‘Aim high, even if you hit a cabbage’
As a child, Baroness Tanni Grey-Thompson’s grandfather offered her some words of wisdom that have stuck with her ever since: “Aim high, even if you hit a cabbage.” 11 gold, four silver and one bronze Paralympic medal, six London wheelchair marathon wins and a seat in the House of Lords later, she’s still not entirely sure what he meant. “I’d love to say it translated to something more lyrical in his native Welsh,” she says, “but it doesn’t. What I took it to mean is that it’s important to have a goal and a dream, and to stick with it no matter what.”

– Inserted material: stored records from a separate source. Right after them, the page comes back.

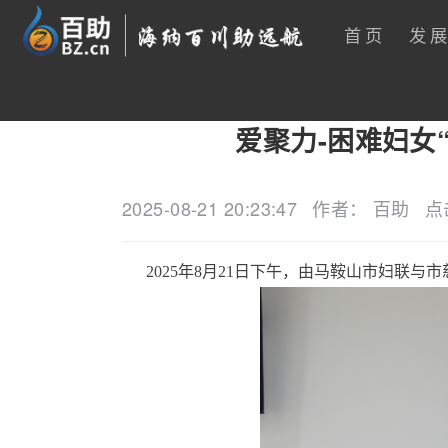
首页
发
爱聚力-困难妇女
2025-08-21 20:23:47
作者： 百助
点
2025年8月21日下午，由马鞍山市妇联与市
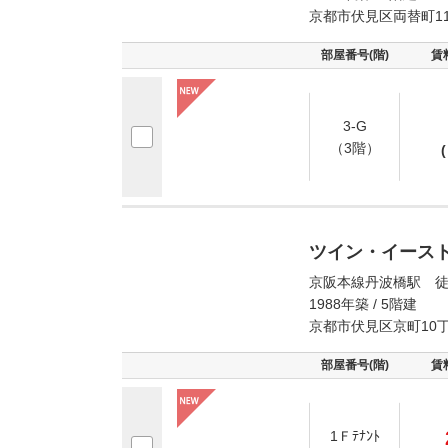
京都市伏見区両替町1
部屋番号(階)
賃
3-G
（3階）
(
ツイン・イース
京阪本線丹波橋駅 徒
1988年築 / 5階建
京都市伏見区京町10
部屋番号(階)
賃
1Ｆﾃﾅﾝﾄ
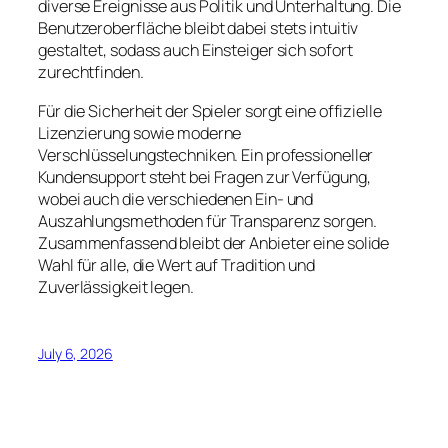
diverse Ereignisse aus Politik und Unterhaltung. Die
Benutzeroberfläche bleibt dabei stets intuitiv
gestaltet, sodass auch Einsteiger sich sofort
zurechtfinden.
Für die Sicherheit der Spieler sorgt eine offizielle
Lizenzierung sowie moderne
Verschlüsselungstechniken. Ein professioneller
Kundensupport steht bei Fragen zur Verfügung,
wobei auch die verschiedenen Ein- und
Auszahlungsmethoden für Transparenz sorgen.
Zusammenfassend bleibt der Anbieter eine solide
Wahl für alle, die Wert auf Tradition und
Zuverlässigkeit legen.
July 6, 2026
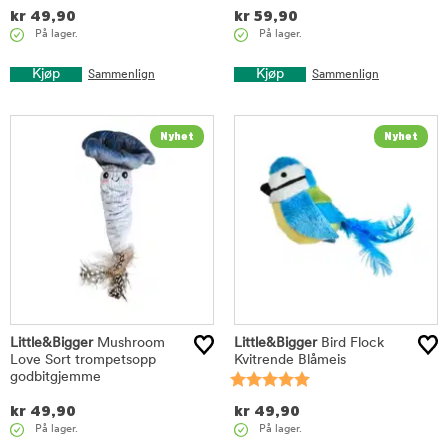
kr
49,90
kr
59,90
På lager.
På lager.
Kjøp
Kjøp
Sammenlign
Sammenlign
Little&Bigger
Mushroom
Little&Bigger
Bird Flock
Love Sort trompetsopp
Kvitrende Blåmeis
godbitgjemme
kr
49,90
kr
49,90
På lager.
På lager.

Grey-Thompson’s keynote speech at the close of the MRS Conference boiled down to a few simple pointers to success: work hard, always keep your goal in mind, and prepare for the unexpected. “The only thing I had control over was being the best I could,” she said. She told stories that illustrated how individual success is not always about individuals – she has always had a strong team around her – and how important it is to remember that “one bad race doesn’t make you a bad athlete.”
She also confessed to being a “data geek”, which she has found useful in both her sporting and post-sporting career. As an athlete, her husband would feed race and training data into a computer in order to generate estimates of the times she needed to achieve in order to meet her medal targets.
In her role as a crossbench people’s peer in the House of Lords, with specialist interest in sport, disability, health and youth development, she relies on “external data” to inform her work: “It’s important that I build trust, so I need to know that the information I’m getting from outside is accurate. Without it, I couldn’t do my job.”